Is it sink or swim for gold investors?
Is the current drop in gold prices an opportunity to buy or does it mark the end of the golden period for the safe haven commodity? That's the billion dollar question that analysts the world over are trying to answer.
Gold prices have declined to three-month lows on renewed risk appetite among global investors encouraged by positive data coming out of some the world's largest economies.
As optimism over the prospects for the global economy is spurring renewed risk appetite, and the belief that gold will fall out of favour is gaining ground.
Genuine confidence encourages diversification into different, riskier assets and subsequently away from gold.
But is the appetite for risk huge enough to mark a reversal in the gold trend?
According to analysts at Standard Bank, the renewed risk appetite has worked against gold and it has fallen because of reduced safe-haven demand.
“Such dips [dips in the price] used to be temporary, with precious metals, especially gold and silver, continuing to rally despite easing to risk aversion.
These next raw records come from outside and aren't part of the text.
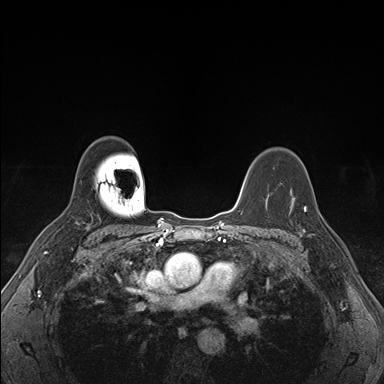
Breast MRI (dynamic contrast-enhanced), one axial slice. Slice 120 of 176 in the series (ordered by position). Dynamic contrast-enhanced series, time point 2 of 7 at this slice position (early post-contrast). 1.5 T. TE 1.5 ms, TR 4.1 ms. 384 × 384 image matrix, field of view 320 × 320 mm. Female patient.
Outlined on this slice (semi-automatic segmentation, software-assisted and operator-edited):
- enhancing-tissue mask used for the functional tumour volume (all voxels passing the contrast-enhancement thresholds inside the analysis volume; usually the tumour): bounding box (x1, y1, x2, y2) in pixels: (290, 195, 323, 236)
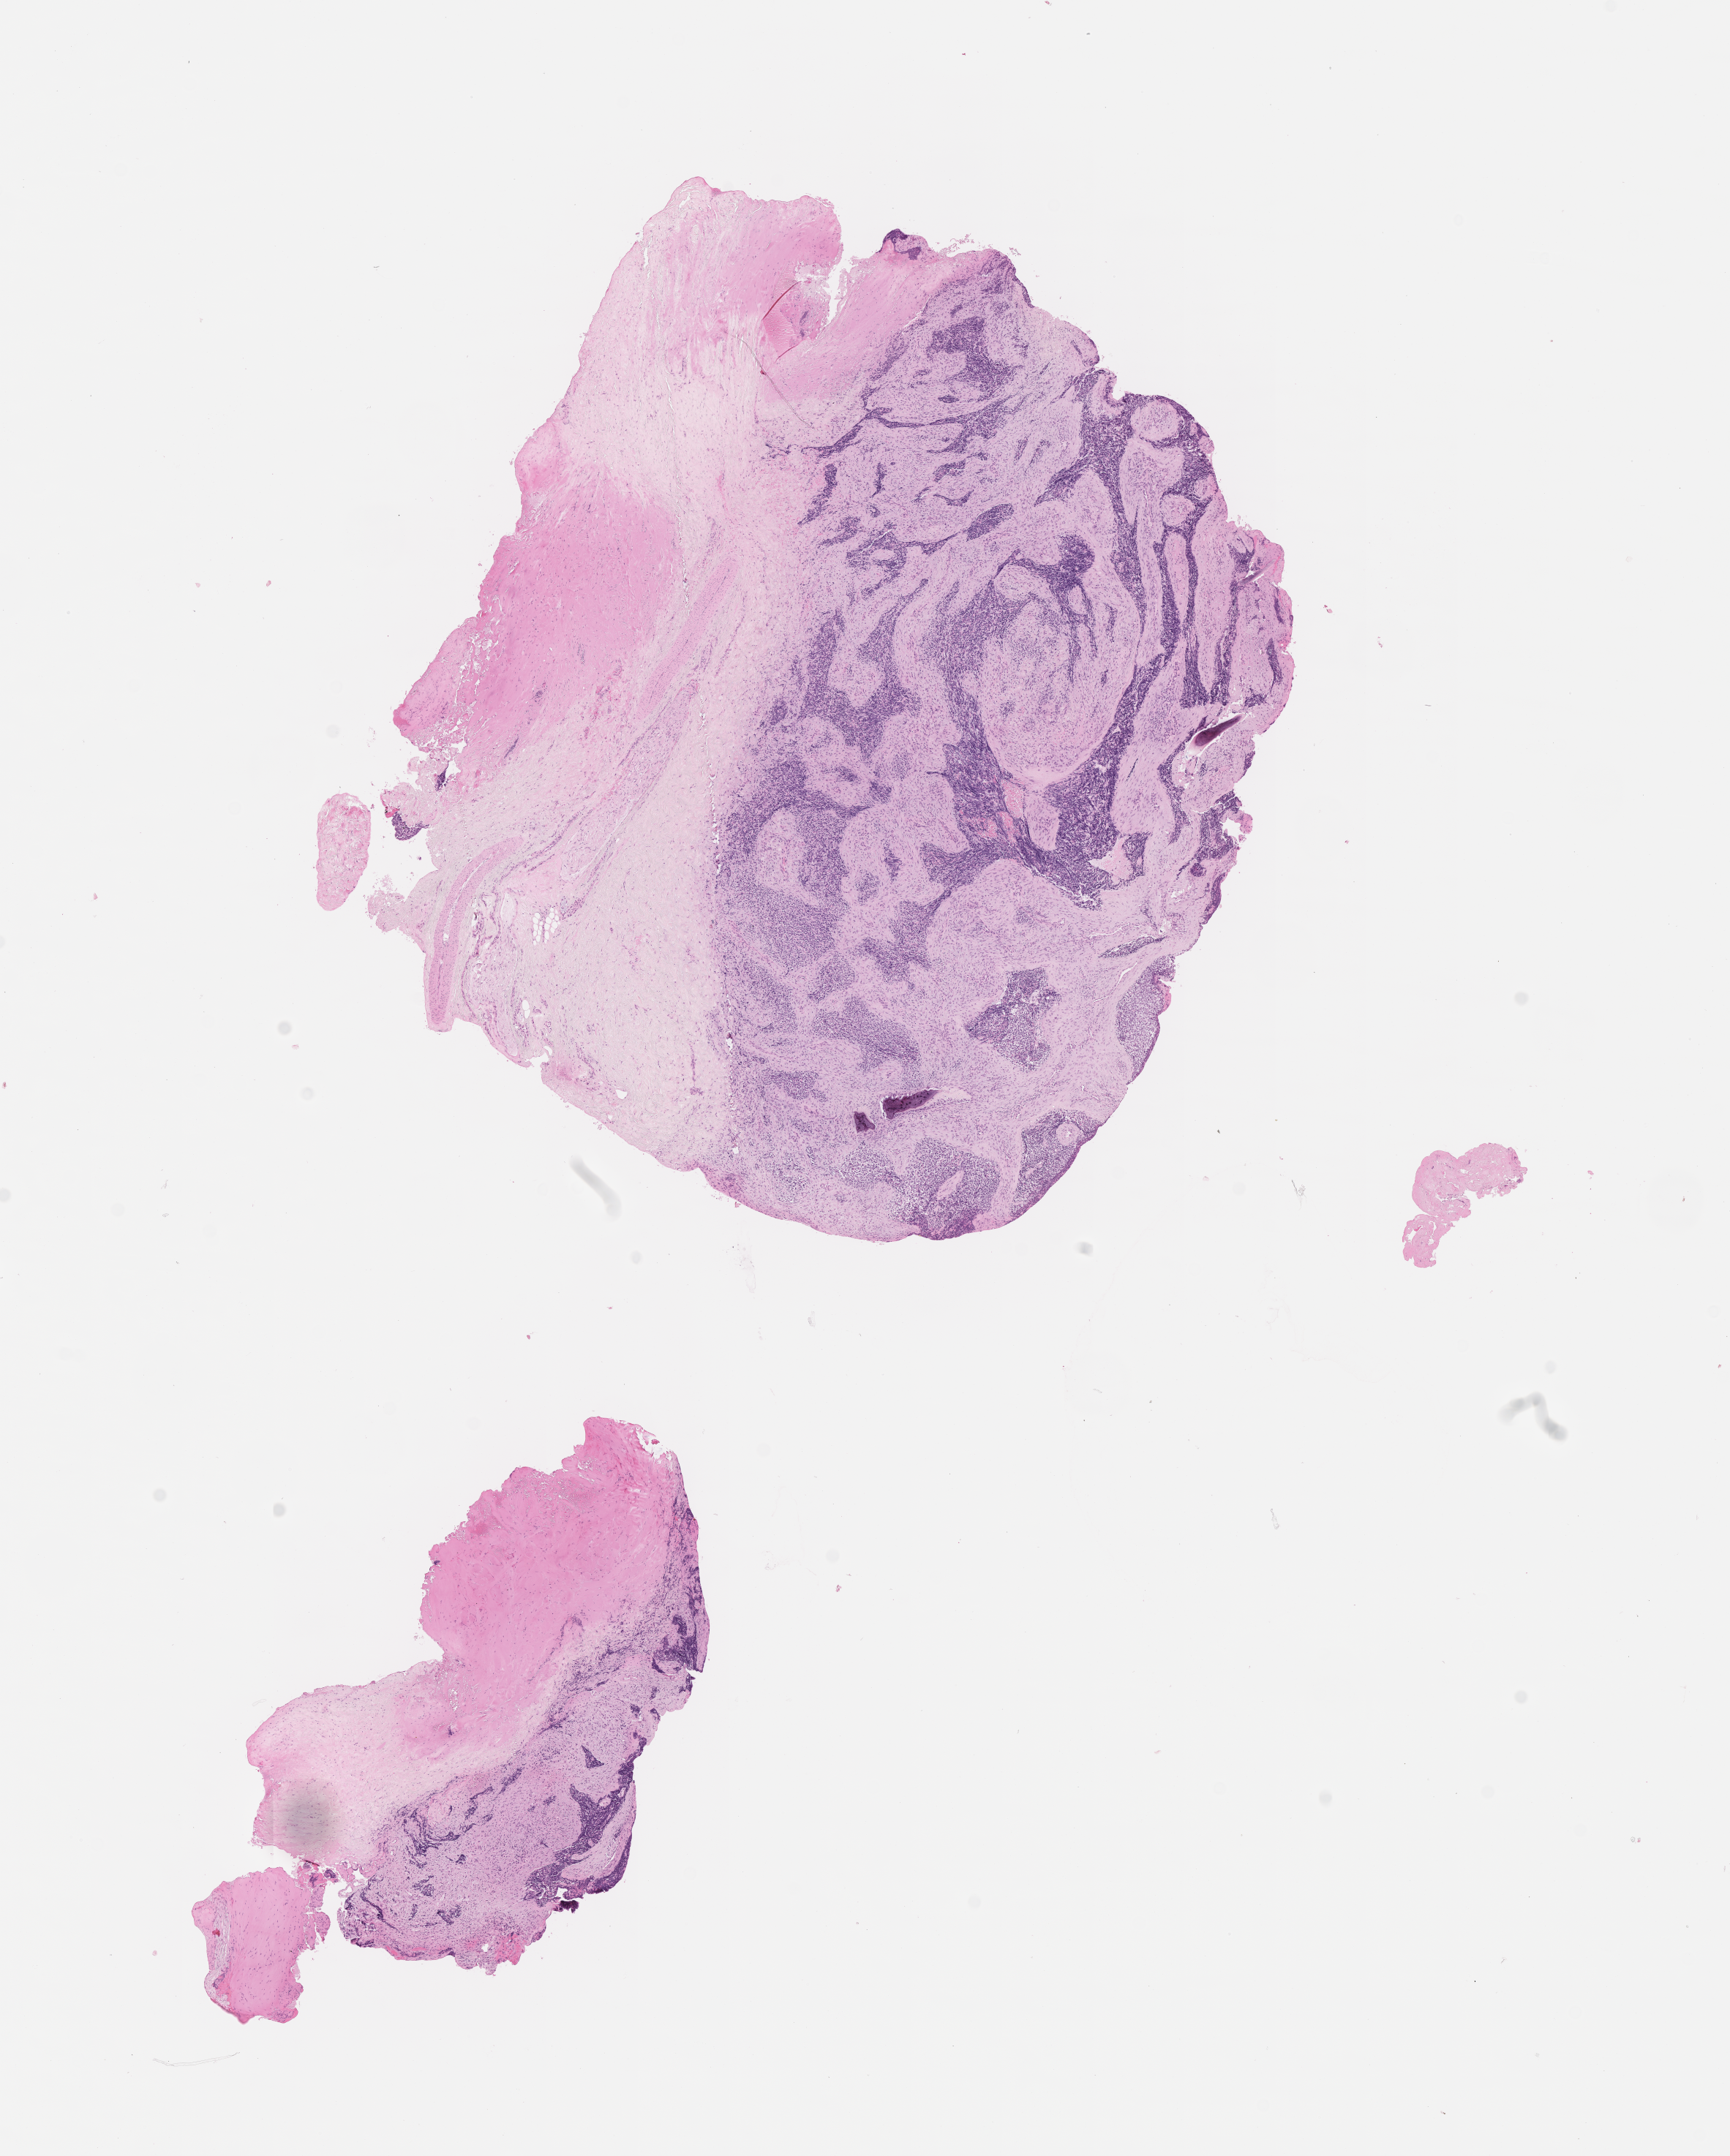
Digitized H&E-stained section of tumor tissue — low-resolution overview of the scanned area, about 9.6 x 11.9 mm. FFPE section. Site: soft tissue, orbit. Patient: male, age 2.3 years at diagnosis.
* metastatic status at presentation (as recorded): non-metastatic
* diagnosis: rhabdomyosarcoma; histological classification: embryonal rhabdomyosarcoma
* stage (as recorded): 3
* primary site (case record): infratemporal Fossa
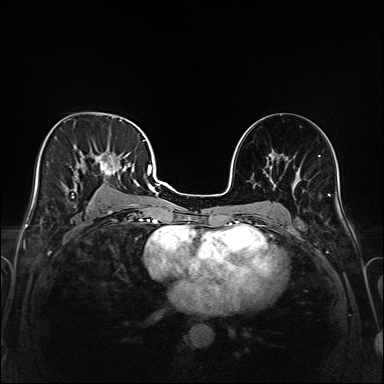
Breast MRI (dynamic contrast-enhanced), one axial slice; slice 91 of 208 in the series (ordered by position); dynamic contrast-enhanced series, time point 2 of 6 at this slice position (early post-contrast); 1.5 T; TE 2.3 ms, TR 5.2 ms; 1 mm slice thickness; 384 × 384 image matrix. Female patient.
Outlined on this slice (semi-automatically segmented with operator editing):
- enhancing-tissue mask used for the functional tumour volume (all voxels passing the contrast-enhancement thresholds inside the analysis volume; usually the tumour): bounding box [x1, y1, x2, y2] px = [43, 119, 147, 221]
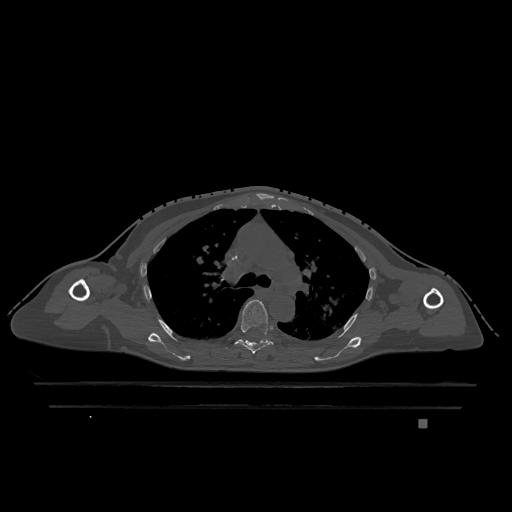
CT including the spine, one axial slice; position 836 of 1317 along the scan axis; bone window (W 1800 / L 400 HU); 512 × 512 image matrix, field of view 500 × 500 mm. Female patient, age 74 years. Case-level facts recorded for this patient, not image findings: primary cancer: lung; vertebrae with lytic lesions (as recorded): T1, T4, T5, T6, L4, L5.
Structures marked on this image (semi-automatically segmented with operator editing):
- T5 vertebra: box from (x=227, y=300) to (x=273, y=354) px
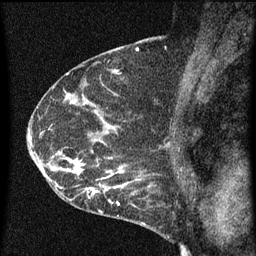
Breast MRI (dynamic contrast-enhanced), one sagittal slice; position 42 of 60 along the scan axis; dynamic contrast-enhanced series, image 2 of 3 at this slice position (ordered by acquisition); 1.5 T; TE 4.2 ms, TR 8 ms; 2 mm slice thickness; 256 × 256 image matrix. Female patient, age 54 years.
Outlined on this slice (semi-automatically segmented with operator editing):
- analysis volume of interest (the breast-tissue region the enhancement analysis was run in; not a lesion): box from (x=49, y=138) to (x=162, y=209) px
- tumour enhancement mask (voxels above the 70 % enhancement threshold inside the analysis volume of interest): (x=49, y=142)–(x=155, y=209)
This unusual relationship is best expressed in the negative long-term (one-year) correlation between risk aversion (as measured by the VIX Index) and precious metals.
“A major factor pushing gold and silver higher, despite the general trend of lower risk aversion has been ample global liquidity and low long-term real-interest rates.
"However, we believe that this relationship could be changing, as shorter-term correlations (20-day) are now positive for gold and silver. This leads us to believe that investment demand for gold and silver is starting to wane, and that the support these metals enjoy from global liquidity and low real-interest rates is starting to be outgunned by the generally lower levels of risk aversion,” say analysts at Standard Bank.
Some experts opine that the time is still to come when we can actually say it’s a reversal and that should take atleast six months.
“We are still looking for an equilibrium of different forces in effect and I still cannot see the sustained return of risk appetite for riskier assets. Some stock markets (eg. US, Germany) are performing strongly but some are not (eg. Japan, China). According to technical analysis, we need to cross the previous high of 1.43 in EUR and 1.70 in GBP to be able to say it is a long-term uptrend. For gold, it is still early to talk about a long-term reversal in trend.
"The weekly close of last week below 1,360 level was showing signs of weakness and a weekly close below 1,330 level might trigger even a stronger down movement but this will still be limited to medium/short term. Long-term charts are still not ready for a down trend and it will take gold some time (at least another 6 months) to be able to complete a reversal pattern in this time frame.
Although I keep saying gold is overbought in the long-term charts, this alone is not enough to reverse the trend and we need to continue watching the price action to spot the turning point," Zeki Muderrisoglu, Fund Manager & Senior Technical Analyst, Asset Management Group at National Bank of Abu Dhabi told Emirates 24|7.
According to MR Raghu, Senior Vice-President-Research at Kuwait Financial Centre (Markaz), there is definitely a jump in global growth but what’s more important is that we consider the composition of this growth. “[Let’s] look [at] the composition of global growth. Smaller economies (like the emerging markets) contribute 2/3rds of growth while larger economies (US and Europe) have an insignificant share.
This is not sustainable growth. Until and unless the big boys return to normal health (not prime health), we will see ability to assume risk being on the lower side.
Given this scenario, precious metals will still function as a shield for some time to come. Of course, like any other asset class, they will experience volatility, especially during times like these,” he told this website.